The group now has 600 employees, including 75 radiologists. A total of 175 doctors come to the RxDx clinics, while general practitioners are on their rolls, the specialists come in as part-time. Besides, the group has data entry operators, transcriptionists, administrative, IT, finance and HR professionals. The group’s income was ₹100 crore last year and it hopes to end this year with an income of ₹140 crore.

About four years ago, says Sunita, there was a lot of soul searching for the doctors-turned-entrepreneurs. Should they plod along or should they scale. They had created a company that was innovative and had built for itself a good reputation. They had done so without a CFO or sales and marketing head. They felt they had to scale and brought in professionals for various functions. That transition, says Sunita, took some time. The company’s culture also had to change, from one of family driven to performance driven to a professionally run one. “We are about 80 per cent of the way there.

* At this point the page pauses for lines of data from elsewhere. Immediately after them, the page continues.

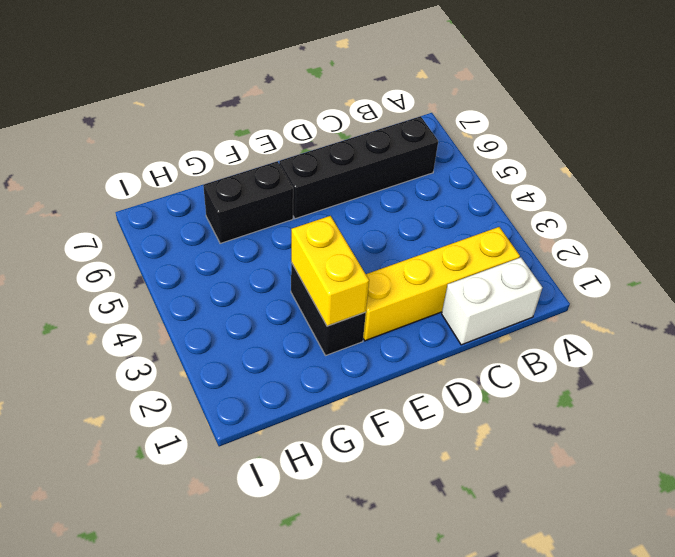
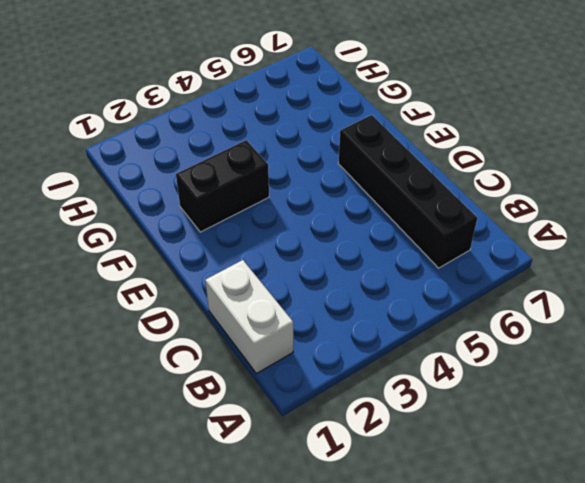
none -> yellow brick B2:E2 level 1
none -> black brick F6:G6 level 1

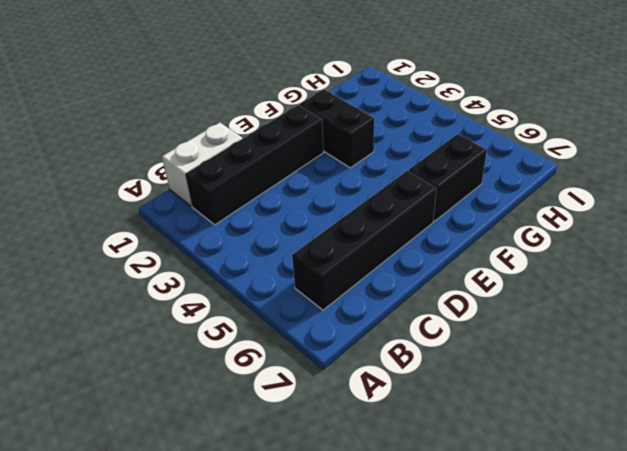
black brick B2:E2 level 1 -> yellow brick B2:E2 level 1
none -> yellow brick F2:F3 level 2

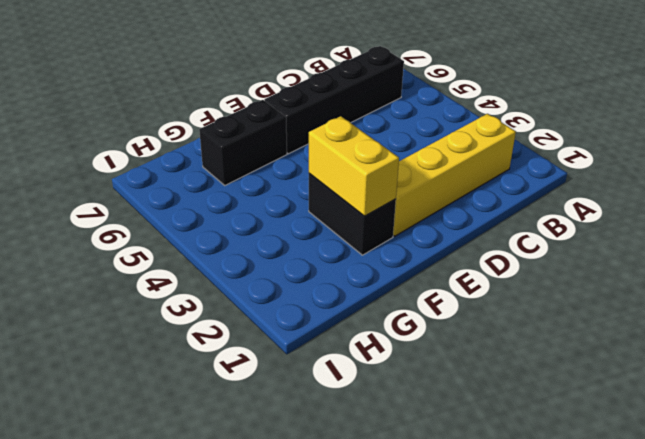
none -> white brick B1:C1 level 1

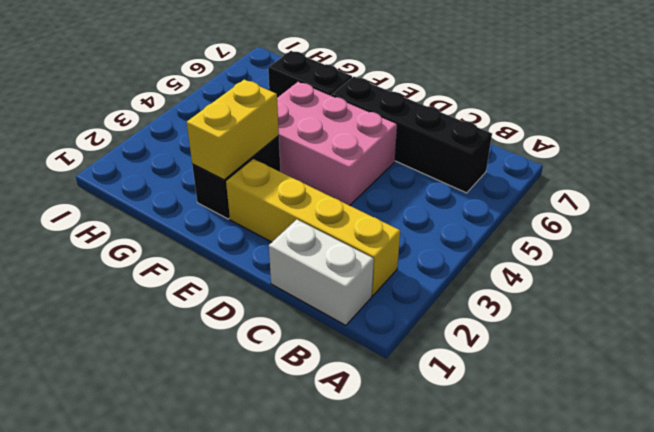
pink brick D4:F5 level 1 -> none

It helped getting the right people. Some employees couldn’t take it, but 99 per cent of the employees loved it,” she says.

“We have been clear that we don’t want VC/PE funding. But sometimes, there is the FOMO (Fear of missing out), are we crazy, plodding along. But at the end of the day, for us it makes sense. We are building something sustainable, long-term, something that is profitable but not driven by profit, and something that is impactful,” signs off Sunita.